(Excerpts from a dataset)
--- START ---
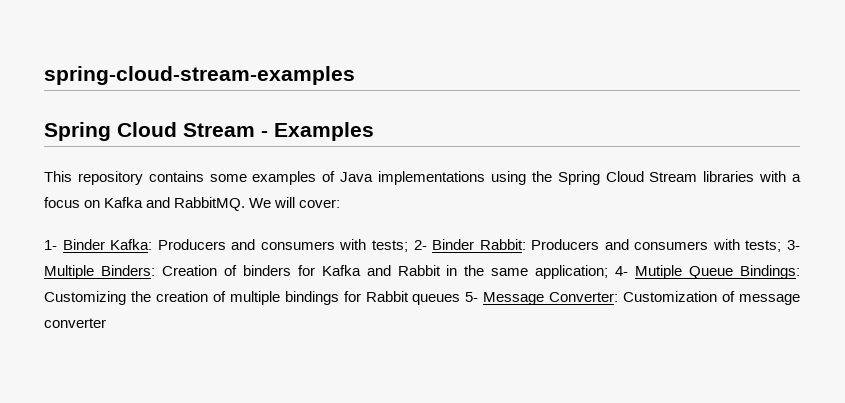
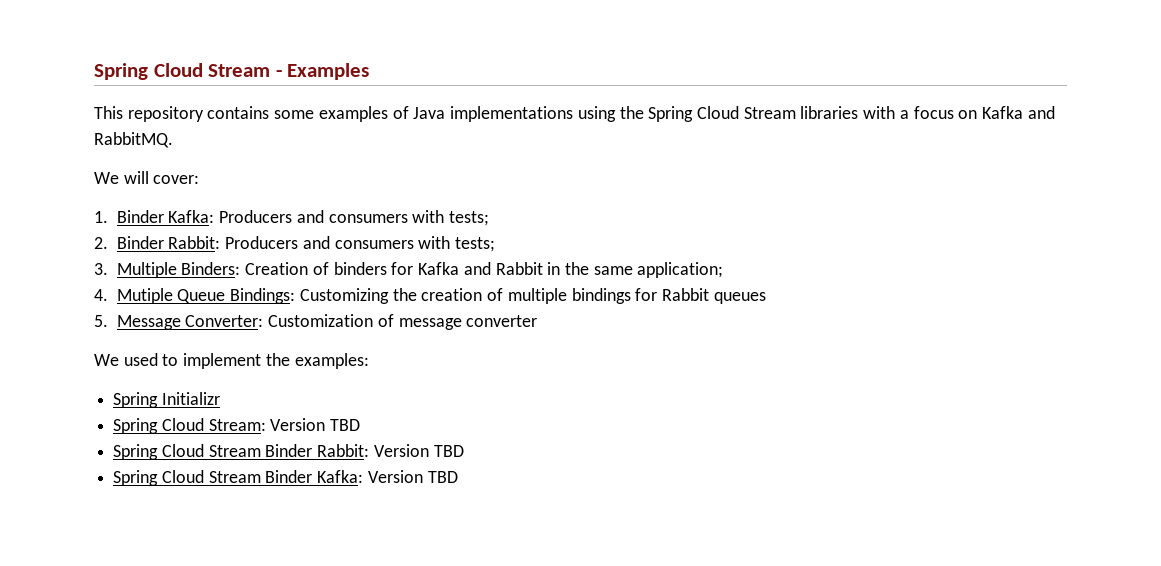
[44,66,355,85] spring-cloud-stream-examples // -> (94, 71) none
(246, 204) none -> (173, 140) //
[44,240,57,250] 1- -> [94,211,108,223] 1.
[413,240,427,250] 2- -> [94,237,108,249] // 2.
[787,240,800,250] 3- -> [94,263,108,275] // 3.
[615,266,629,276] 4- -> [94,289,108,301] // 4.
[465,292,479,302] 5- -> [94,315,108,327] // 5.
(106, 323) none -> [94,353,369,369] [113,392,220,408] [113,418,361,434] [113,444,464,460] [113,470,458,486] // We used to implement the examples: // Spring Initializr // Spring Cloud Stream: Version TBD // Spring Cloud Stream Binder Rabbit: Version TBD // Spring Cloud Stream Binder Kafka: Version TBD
--- END ---
First drop every picture, then print the data above exactly as it stands.

- EXERCISE RESPONSE
[44,66,355,85] spring-cloud-stream-examples // -> (94, 71) none
(246, 204) none -> (173, 140) //
[44,240,57,250] 1- -> [94,211,108,223] 1.
[413,240,427,250] 2- -> [94,237,108,249] // 2.
[787,240,800,250] 3- -> [94,263,108,275] // 3.
[615,266,629,276] 4- -> [94,289,108,301] // 4.
[465,292,479,302] 5- -> [94,315,108,327] // 5.
(106, 323) none -> [94,353,369,369] [113,392,220,408] [113,418,361,434] [113,444,464,460] [113,470,458,486] // We used to implement the examples: // Spring Initializr // Spring Cloud Stream: Version TBD // Spring Cloud Stream Binder Rabbit: Version TBD // Spring Cloud Stream Binder Kafka: Version TBD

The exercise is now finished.